One SEO professional asked John Mueller during a hangout whether they should be blogging with a robots.txt file, or using the meta robots tag on the page?
How can they best prevent crawling?
John explained that this comes up from time to time, and they did do a podcast episode a while back on this topic.
In practice, there is a subtle difference here, and if you’re an SEO and you have worked with search engines you probably understand that already.
But, for people who are new, it’s sometimes unclear exactly where all the lines fall.
With robots.txt, which is the first one that they mentioned in the question, you can block crawling, so you can prevent Googlebot from even looking at your pages.
With the robots meta tag, when Googlebot looks at your pages and sees the robots meta tag, you can do things like blocking and indexing.
In practice, both of these actions can result in your pages not appearing in the search results.

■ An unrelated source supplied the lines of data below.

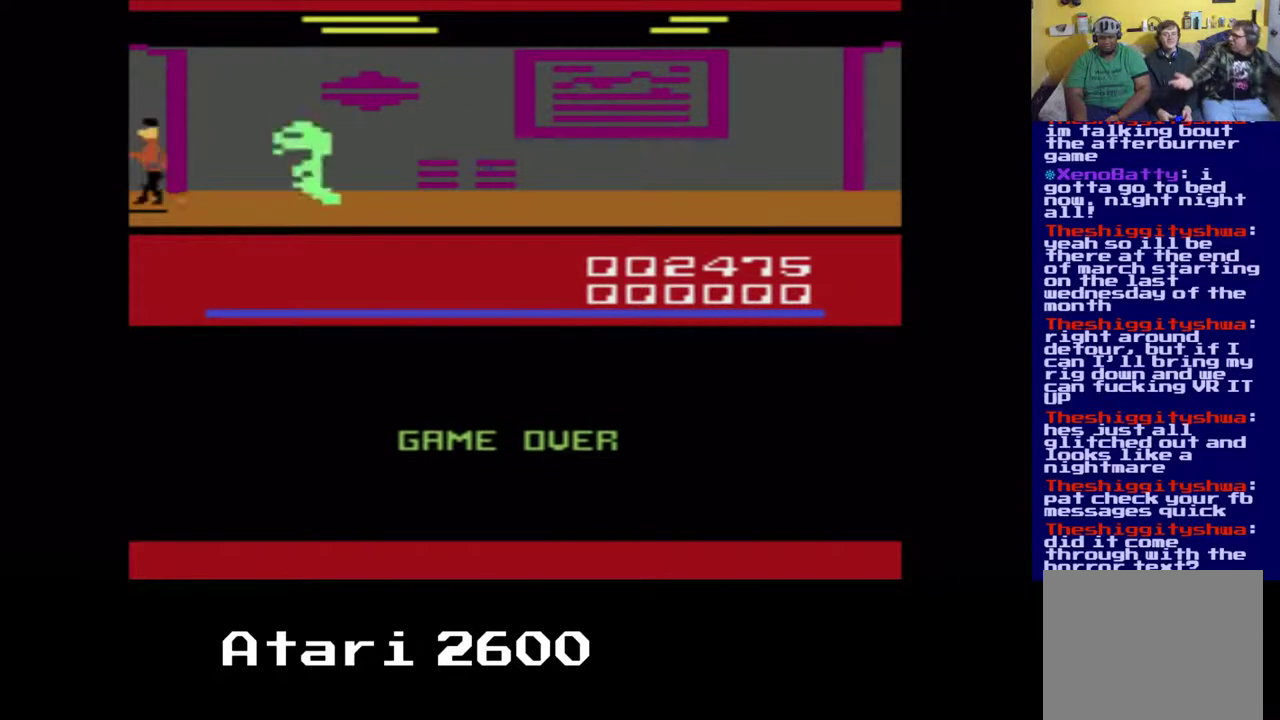
{"buttons": ["DPAD_LEFT"], "left_stick": "center", "right_stick": "center", "events": []}
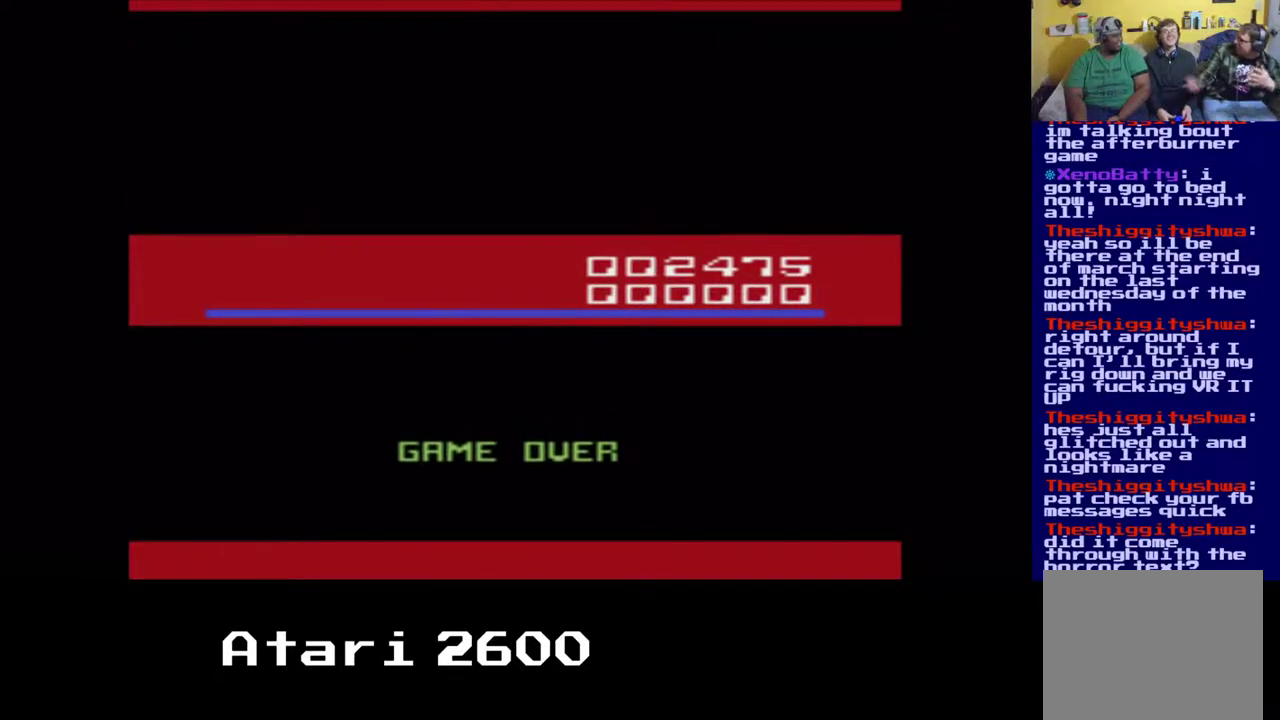
{"buttons": ["DPAD_LEFT"], "left_stick": "center", "right_stick": "center", "events": []}
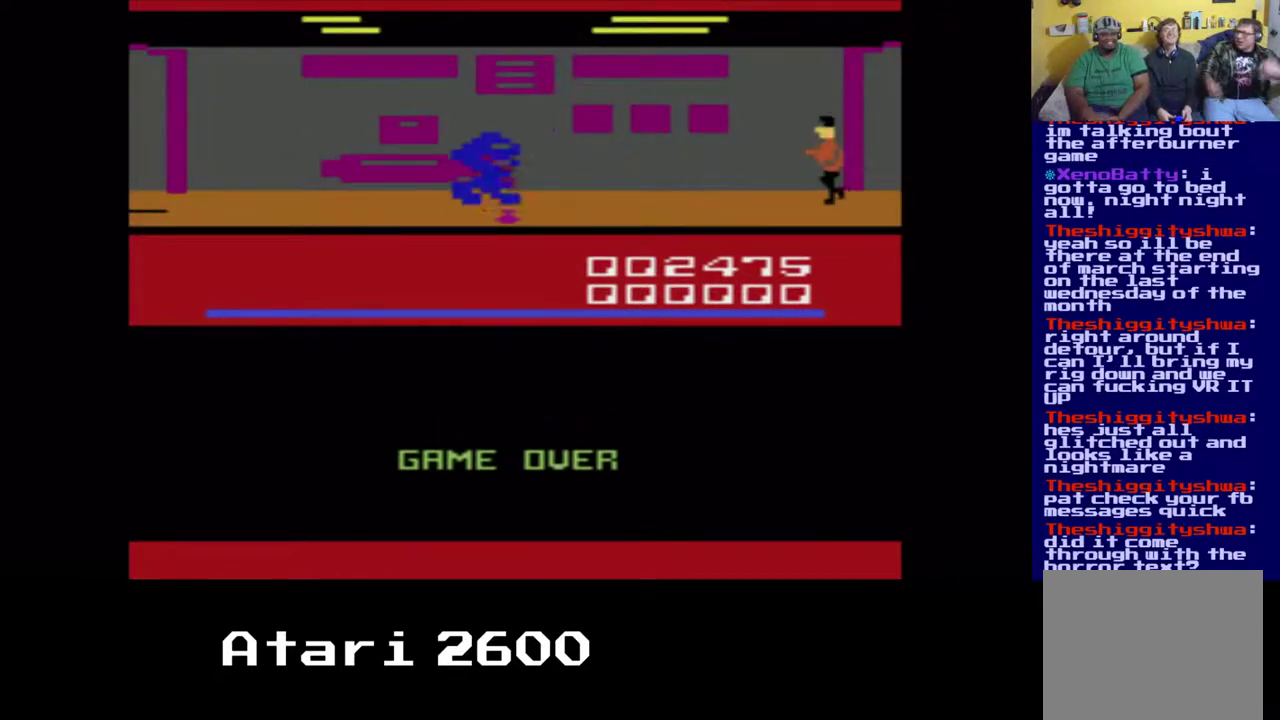
{"buttons": ["DPAD_LEFT"], "left_stick": "center", "right_stick": "center", "events": []}
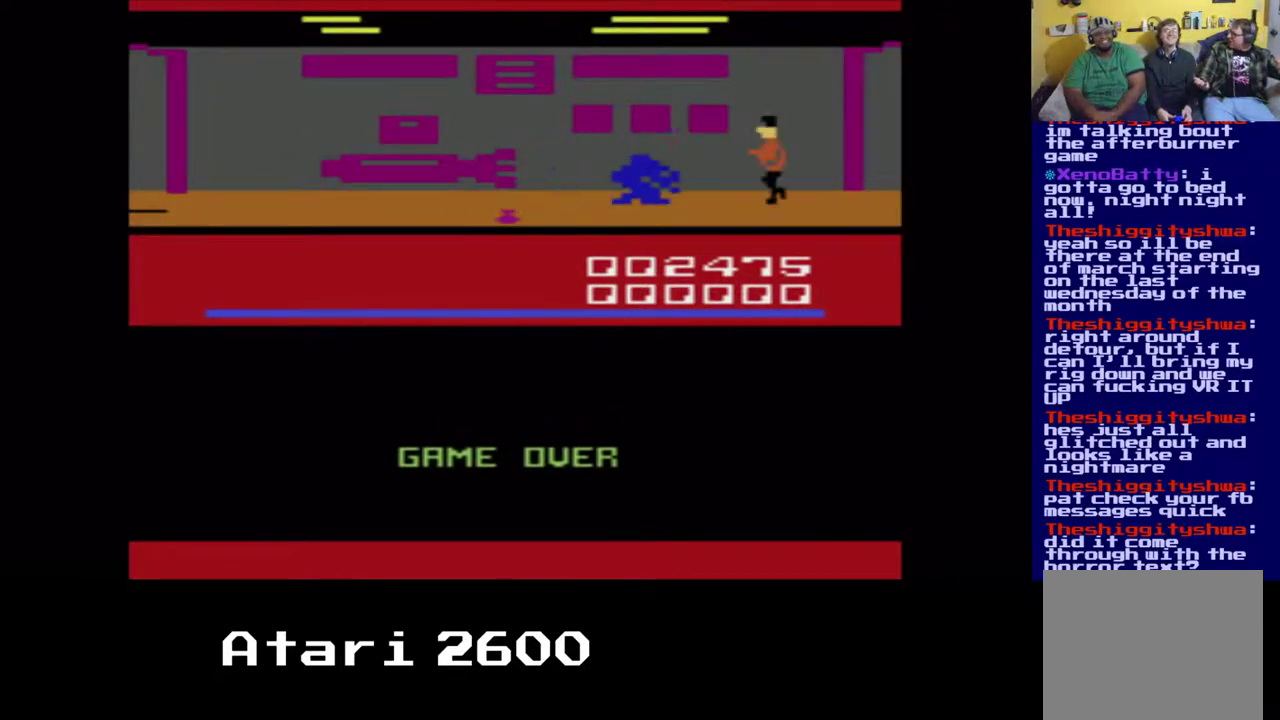
{"buttons": ["DPAD_LEFT"], "left_stick": "center", "right_stick": "center", "events": []}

But, they are subtly different.
So if Google can’t crawl the page, then they don’t know what they are missing. And it could be that they say well, actually, there’s a lot of references to this page, maybe it’s useful for something, they don’t know.
And then this URL could appear in the search results without any of its content, because Google can’t look at it.
Whereas with the robots meta tag, if they can look at the page, then they can look at the meta tag and see if there’s a noindex there, for example, then they stop indexing that page, and then they drop it completely from the search results.
If you’re trying to block crawling, then robots.txt is the way to go. If you don’t want the page to appear in the search results, then John would pick whatever one is easier for you to implement.
One some sites, it’s easier to set a checkbox saying that you don’t want this page in search, and then it adds the noindex meta tag on others.
Or maybe editing the robots.txt file is easier for you. It depends on what you have.
This happens at approximately the 14:20 mark in the video.